Fetal Monitoring
Approximately 1200 healthy term babies in the UK each year are starved of oxygen during labour. A proportion of them die during or shortly after labour, but majority live with permanent brain injury and a range of devastating complications.
Studying the relationship between fetal heart rate and fetal health prior to and during labour to prevent fetal compromise. The goal is to provide at the bedside much needed evidence-based fetal monitoring. Before labour, 6 in 1000 babies are delivered urgently based on the fetal monitoring. During labour, this number is 74 in 1000 babies.
what we do
The Oxford Centre for Fetal Monitoring Technologies was born in the early 2012 as a natural umbrella for the relevant work in the Nuffield Department of Women's & Reproductive Health spanning over 30 years.
The research relating to monitoring during labour is led by Prof Antoniya Georgieva (Scientific Director) and that relating to monitoring prior to labour, by Prof Chris Redman.
The team is also based at the Big Data Institute and collaborates with the Institute of Biomedical Engineering and Huntleigh Healthcare (an industrial partner). The research is partially funded by the National Institute for Health Research (NIHR).
We host a Signal Processing and Monitoring (SPaM) in Labour workshop, which is a bi-annual event, held since 2015. It is an exciting initiative to bring together experts in labour monitoring and fetal heart rate analysis to critically review and discuss current issues such as: new technology; comprehensive digital databases; statistical analysis; classification; clinical practice, fetal physiology and challenges. Read more here.
Monitoring before labour (Antepartum)
Electronic fetal heart rate monitoring was introduced in 1966 for use in labour. The technique was then successfully applied to monitoring the distressed fetus before labour. It was quickly appreciated that it generated errors due to the unstandardised process of visual assessment of complex patterns. This led to the development of the Oxford Dawes Redman computerised system for objective numerical recognition of important abnormal features. It is now marketed by Huntleigh Healthcare as Sonicaid FetalCare and Sonicaid Team. The system has been developed and validated on a large archive of antenatal traces linked to clinical outcome data.
Click here to watch video about the Dawes Redman system
MONITORING during LABOUR (intraPARTUM)
We can listen to the fetal heart rate through a stethoscope or an electronic monitor. Fetal monitoring is the core of standard fetal monitoring both before and during labour. Electronic monitoring produces a continuous paper strip, showing graphs of the fetal heart rate and of uterine contractions, which change with time (time-series). In labour, the response of the fetal heart rate to contractions is of particular importance.

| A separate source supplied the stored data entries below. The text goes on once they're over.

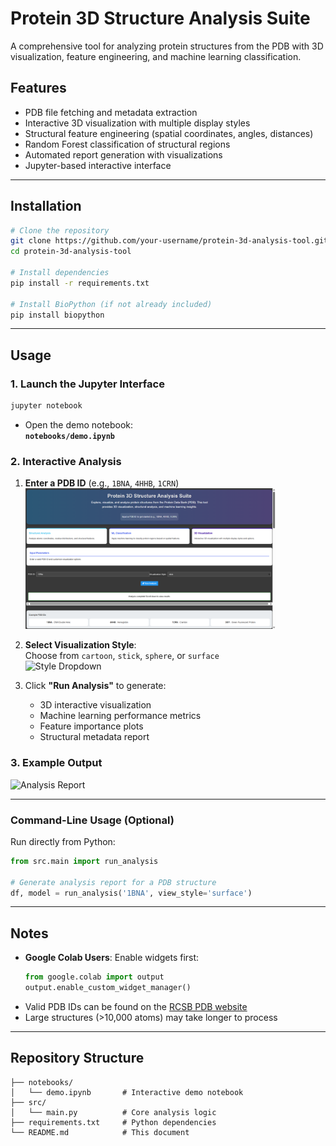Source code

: # Protein 3D Structure Analysis Suite

A comprehensive tool for analyzing protein structures from the PDB with 3D visualization, feature engineering, and machine learning classification.

## Features
- PDB file fetching and metadata extraction
- Interactive 3D visualization with multiple display styles
- Structural feature engineering (spatial coordinates, angles, distances)
- Random Forest classification of structural regions
- Automated report generation with visualizations
- Jupyter-based interactive interface

---

## Installation
```bash
# Clone the repository
git clone https://github.com/your-username/protein-3d-analysis-tool.git
cd protein-3d-analysis-tool

# Install dependencies
pip install -r requirements.txt

# Install BioPython (if not already included)
pip install biopython
```

---

## Usage

### 1. Launch the Jupyter Interface
```bash
jupyter notebook
```
- Open the demo notebook:  
  **`notebooks/demo.ipynb`**

### 2. Interactive Analysis
1. **Enter a PDB ID** (e.g., `1BNA`, `4HHB`, `1CRN`)  
   <img src="screenshots/input.png" width="400" alt="PDB ID Input">

2. **Select Visualization Style**:  
   Choose from `cartoon`, `stick`, `sphere`, or `surface`  
   <img src="screenshots/style-dropdown.png" width="300" alt="Style Dropdown">

3. Click **"Run Analysis"** to generate:
   - 3D interactive visualization
   - Machine learning performance metrics
   - Feature importance plots
   - Structural metadata report

### 3. Example Output
<img src="screenshots/report.png" width="800" alt="Analysis Report">

---

### Command-Line Usage (Optional)
Run directly from Python:
```python
from src.main import run_analysis

# Generate analysis report for a PDB structure
df, model = run_analysis('1BNA', view_style='surface')
```

---

## Notes
- **Google Colab Users**: Enable widgets first:
  ```python
  from google.colab import output
  output.enable_custom_widget_manager()
  ```
- Valid PDB IDs can be found on the [RCSB PDB website](https://www.rcsb.org/)
- Large structures (>10,000 atoms) may take longer to process

---

## Repository Structure
```
├── notebooks/
│   └── demo.ipynb       # Interactive demo notebook
├── src/
│   └── main.py          # Core analysis logic
├── requirements.txt     # Python dependencies
└── README.md            # This document
```
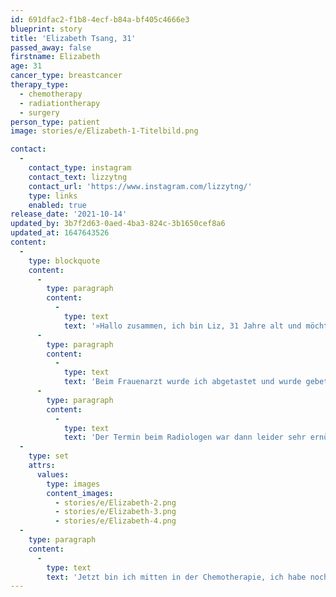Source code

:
 ```yaml
---
id: 691dfac2-f1b8-4ecf-b84a-bf405c4666e3
blueprint: story
title: 'Elizabeth Tsang, 31'
passed_away: false
firstname: Elizabeth
age: 31
cancer_type: breastcancer
therapy_type:
  - chemotherapy
  - radiationtherapy
  - surgery
person_type: patient
image: stories/e/Elizabeth-1-Titelbild.png

contact:
  -
    contact_type: instagram
    contact_text: lizzytng
    contact_url: 'https://www.instagram.com/lizzytng/'
    type: links
    enabled: true
release_date: '2021-10-14'
updated_by: 3b7f2d63-0aed-4ba3-824c-3b1650cef8a6
updated_at: 1647643526
content:
  -
    type: blockquote
    content:
      -
        type: paragraph
        content:
          -
            type: text
            text: '»Hallo zusammen, ich bin Liz, 31 Jahre alt und möchte euch gern ein bisschen mehr über mich erzählen. Letztes Jahr war ich unzufrieden mit meinem Leben und wollte 2021 neu starten – sowohl beruflich als auch privat. Januar 2021, die Maßnahmen zur Eindämmung der Pandemie wurden verschärft und ich wurde dann noch zusätzlich mit Brustkrebs diagnostiziert. Das war natürlich ein großer Schockmoment, da ich natürlich mit dem ertasteten Knoten ohne jegliche Befürchtungen zum Frauenarzt gegangen bin. Ich war schließlich August letzten Jahres bei der Routineuntersuchung, was soll also schon sein?'
      -
        type: paragraph
        content:
          -
            type: text
            text: 'Beim Frauenarzt wurde ich abgetastet und wurde gebeten einen Termin beim Radiologen zu machen, um den Knoten überprüfen zu lassen. Ich rief also beim nächstbesten Radiologen an und es gab einfach keine freien Termine. Ein anderer Radiologe riet mir sogar woanders anzurufen, da ich einen Verdachtsbefund hatte und sie keinen kurzfristigen Termin hatten. Lasst euch also nicht abwimmeln, wenn ihr einen Verdacht habt, bleibt hartnäckig!'
      -
        type: paragraph
        content:
          -
            type: text
            text: 'Der Termin beim Radiologen war dann leider sehr ernüchternd: Der Knoten sah nicht gut aus. Meine Frauenärztin rief mich persönlich an und bat mich sofort in die Praxis zu kommen. Nach einem kurzen Gespräch wurde ich sofort an das Universitätsklinikum Hamburg-Eppendorf überwiesen und wurde dann etlichen Untersuchungen unterzogen. Da war nun auch die endgültige Diagnose: MAMMAKARZINOM. Die Ärzte waren sich lange unschlüssig, wie aggressiv mein Tumor ist und wir schwankten zwischen Bestrahlung, Chemo oder OP. Wie und in welcher Reihenfolge wir therapieren, stand lange Zeit im Raum. Ich war dadurch nur noch mehr verunsichert, schlussendlich wurde erst operiert. Während der Operation dann der Schock: ein zweiter Tumor. Das war dann auch ohne Zweifel die Entscheidung zur Chemotherapie.'
  -
    type: set
    attrs:
      values:
        type: images
        content_images:
          - stories/e/Elizabeth-2.png
          - stories/e/Elizabeth-3.png
          - stories/e/Elizabeth-4.png
  -
    type: paragraph
    content:
      -
        type: text
        text: 'Jetzt bin ich mitten in der Chemotherapie, ich habe noch gute zwei Monate und ich kann euch sagen: Es ist nicht einfach. Da will ich euch nichts vormachen. Es gibt Tage, da fragt man sich, ob man es schafft und verzweifelt und weiß nicht weiter. Es gibt aber auch Tage, da scheint die Sonne und du weißt, wofür du kämpfst und an diese Tage muss man sich klammern. Man muss jeden Tag aufstehen und den inneren Teufel überwinden. – Wie ich das schaffe? Ich habe die großartigsten Freunde, ohne die ich das nicht schaffen würde. Sie unterstützen mich seit dem Tag der Diagnose und sind immer für mich da. Ich bin dankbar, dass ich leben darf und ich bin glücklich, denn ich habe eine zweite Chance bekommen. Ihr schafft es auch!«'
---
```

During birth, the stress of contractions and descent through the birth canal can reduce a baby’s oxygen supply. Most babies are resilient and cope but 0.5% suffer birth asphyxia (suffocation), of which, 250 babies in the UK die each year. Those who survive asphyxia may suffer convulsions and permanent brain damage. Such babies must be detected and rescued by urgent delivery. Diagnosis of fetal distress depends mostly on the paper record of the fetal heart taken electronically during labour (Cardiotocogram, CTG). The complicated patterns are assessed by eye, which is error-prone and unreliable. Even experts disagree with each other or with themselves when reviewing the same trace at different times. Such uncertainty causes ‘fail-safe’ decisions and many unneeded Caesarean sections.
Image: Prototype device for data-driven real time intrapartum CTG analysis (OxSys 1.5, Georgieva et al. 2017).
aims
Before Labour
We continue to enhance and improve the Dawe-Redman system to ensure its successful translation into better clinical practice. Increasing experience of rare events revealed by our large archive of records means that we can introduce and test improvements quickly and make them available to Huntleigh Healthcare.
During Labour
We are developing better ways to monitor babies during labour. We use advanced signal processing and data analystics to interrogate our large database of approximately 100,000 labours with digital CTGs linked to perinatal outcomes.
We are also researching if there are certain clinical factors, markers or symptoms (as well as new biomarkers in maternal blood) that can make fetal monitoring in labour more patient-specific and targeted.
Our goal is to translate the new findings into an evidence-based system for risk assessment during labour, the Oxford System (OxSys).